An interactive theatre show brings out the capitalist monsters in most of us
Very few people get out of bed and plan to run a horrible sweatshop, but here they are, a collection of young, presumably liberal adults, doing just that.
They are participants in Zoe Svendsen’s interactive play, World Factory, at London’s Young Vic Theatre. Audience members form teams. They sit in clusters, figuring out how to deal with problems at their Chinese clothing factory. These problems touch on a variety of issues—worker conditions, dealings with clients and suppliers—but, insofar as we’re talking about capitalism here, everything comes down to the bottom line.
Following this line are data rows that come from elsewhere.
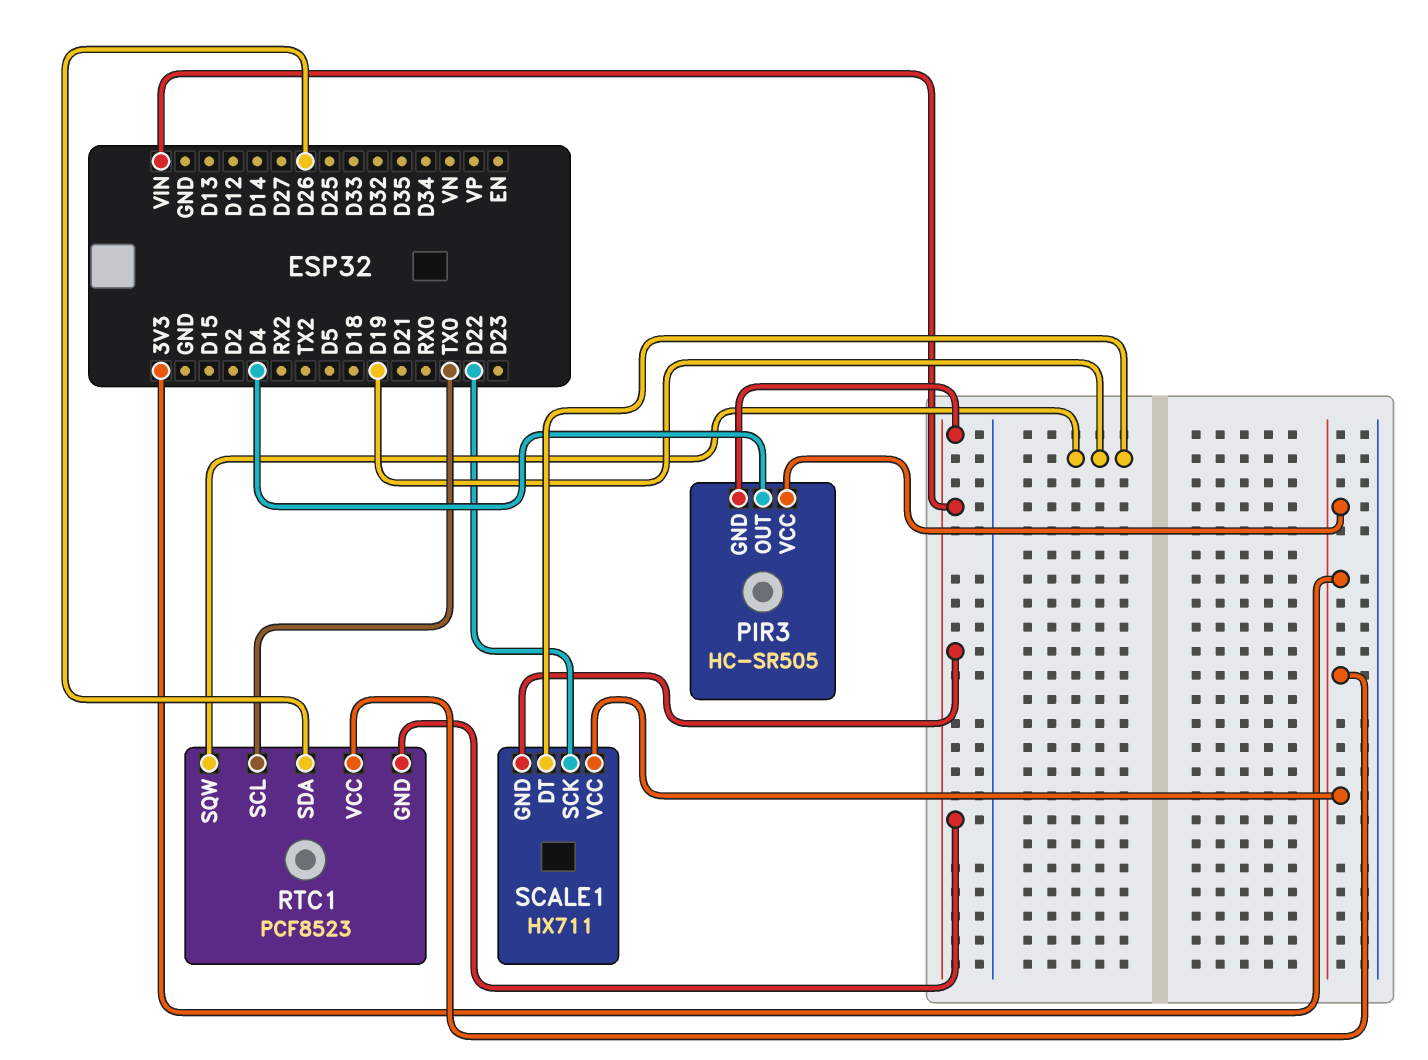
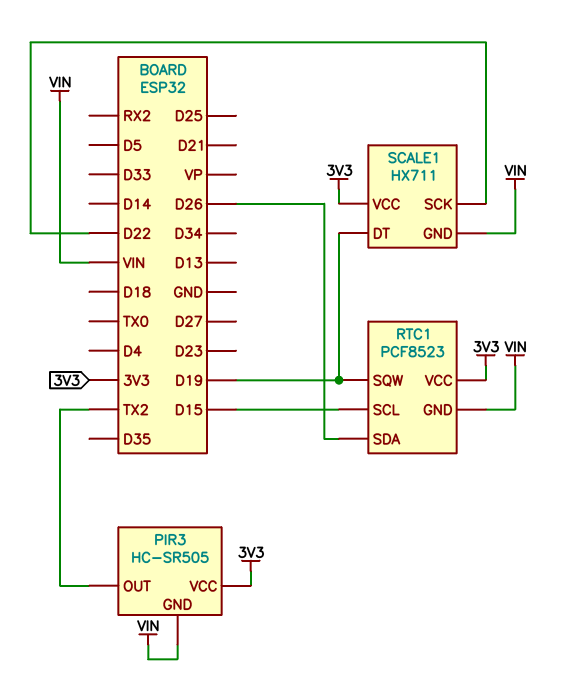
PIR3 pin OUT: D4 -> TX2
RTC1 pin SCL: TX0 -> D15

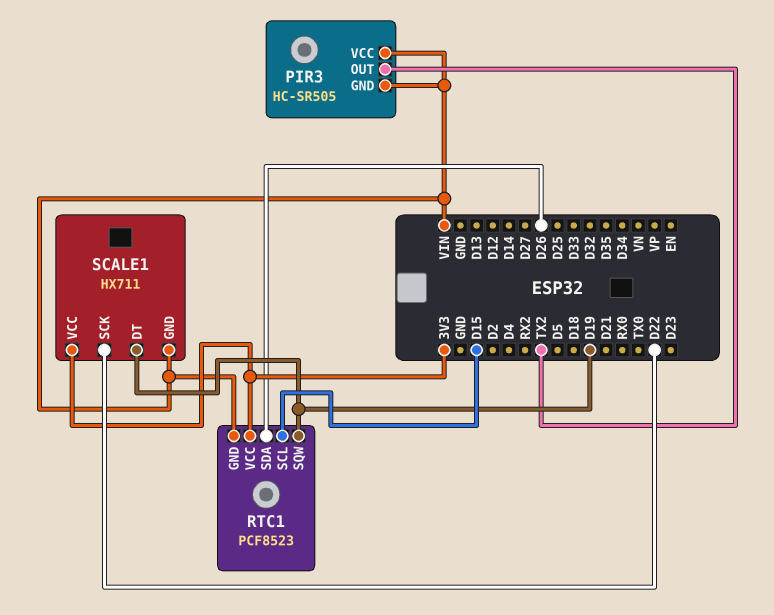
PIR3 pin VCC: 3V3 -> VIN

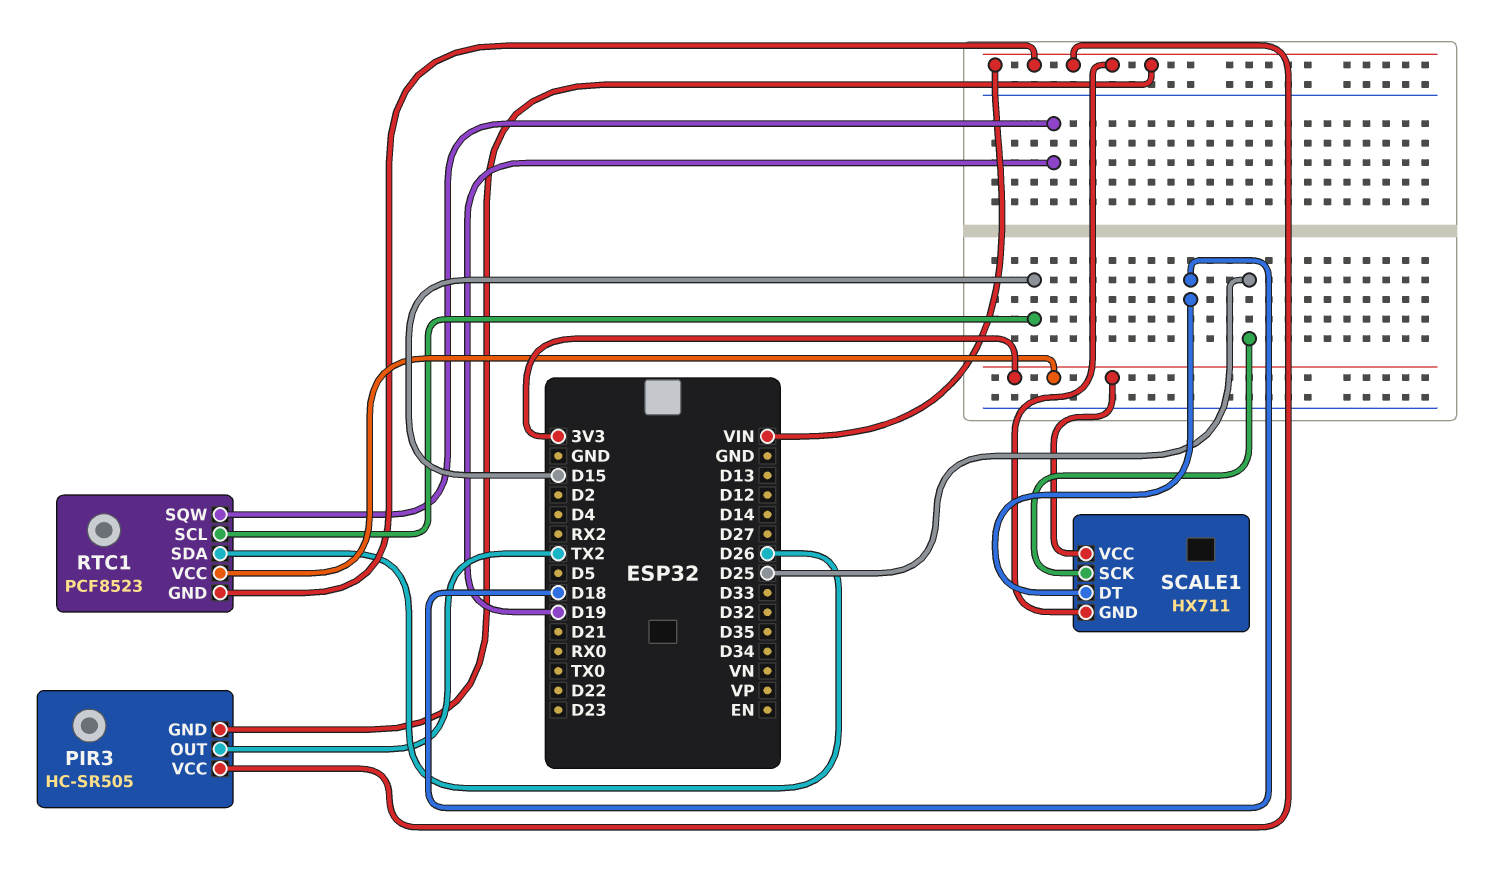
SCALE1 pin DT: D19 -> D18
SCALE1 pin SCK: D22 -> D25

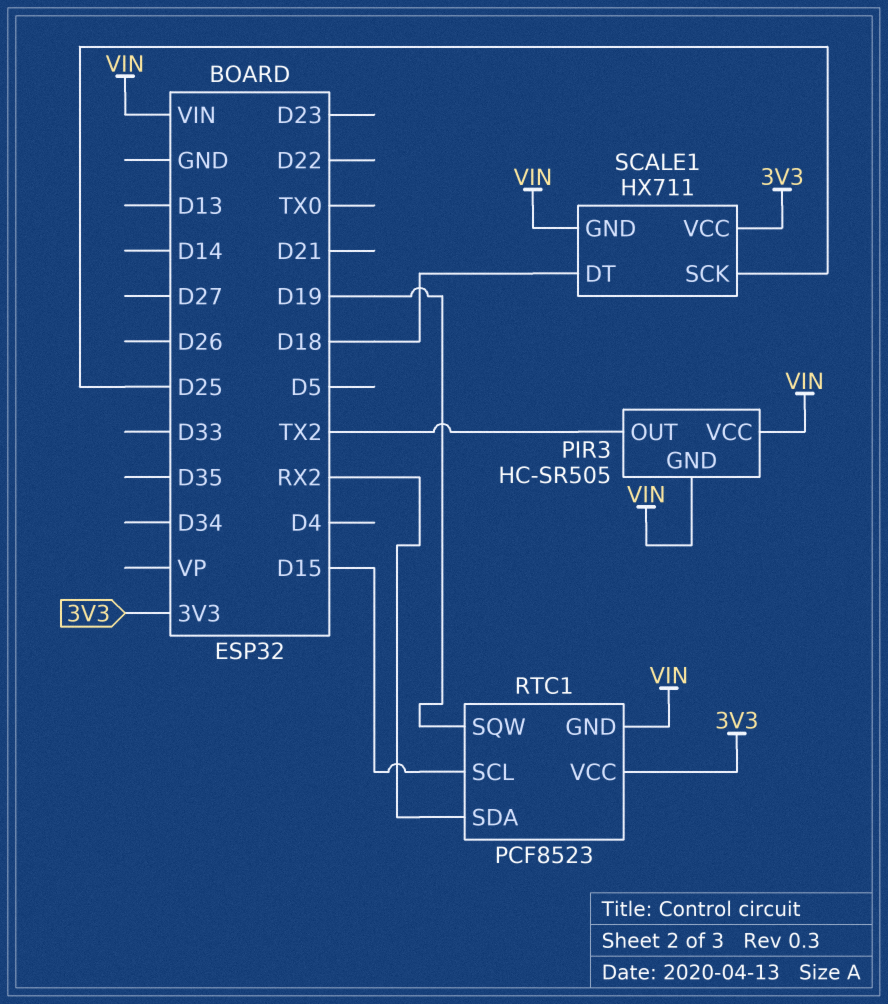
RTC1 pin SDA: D26 -> RX2

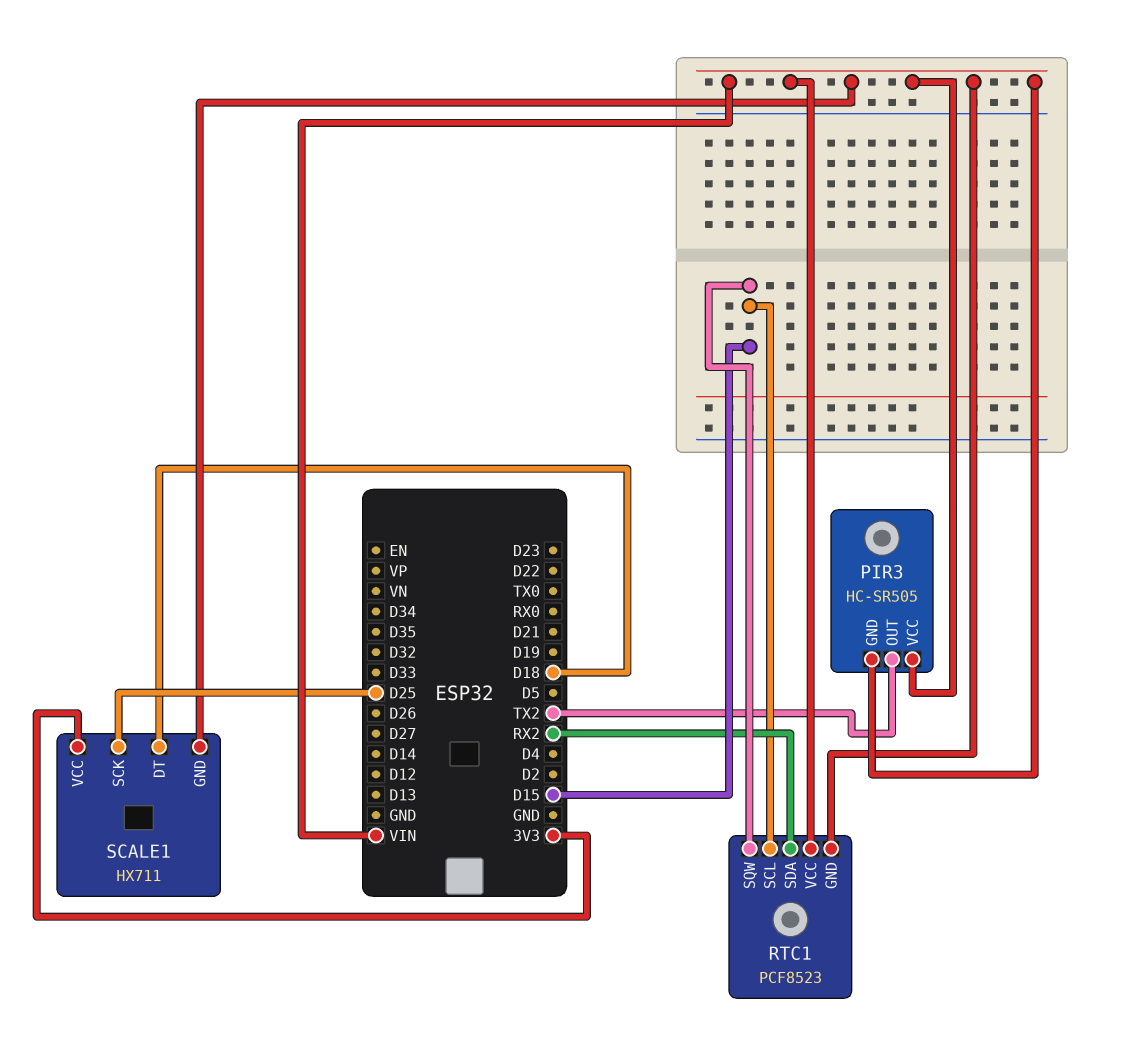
RTC1 pin SQW: D19 -> D15
RTC1 pin VCC: 3V3 -> VIN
“Because the choices are binary they are rarely palatable,” notes The Guardian’s Paul Mason. World Factory’s game design skews towards negative outcomes, at least, if you’re a factory worker that is. Svendsen told Mason: “Most people who were given the choice to raise wages – having cut them – did not. There is a route in the decision-tree that will only get played if people pursue a particularly ethical response, but very few people end up there.” There are exceptions, sure, but it’s hard not to feel that they are window dressing on a corrupt edifice, like your occasional cup of fair-trade coffee.
Disregard for worker welfare is not solely the product of clever game design.
Yet disregard for worker welfare is not solely the product of clever game design. Participants bring their prior lived experiences to games, and those experiences influence how they play. The charms of 21st century neoliberalism have brought us to this point (disclosure: the author is wearing a suspiciously cheap t-shirt while writing this paragraph). World Factory brings the ugly choices most people are complicit in to the surface.
According to The Guardian’s report, Svendsen has been tracking the decisions made by participants. “The aggregated flowchart reveals that every audience, on every night, veers towards money and away from ethics,” writes Mason. There may be an element of performance to World Factory, but, like the Stanford Prison Experiment, there’s still sufficient cause for concern in these results.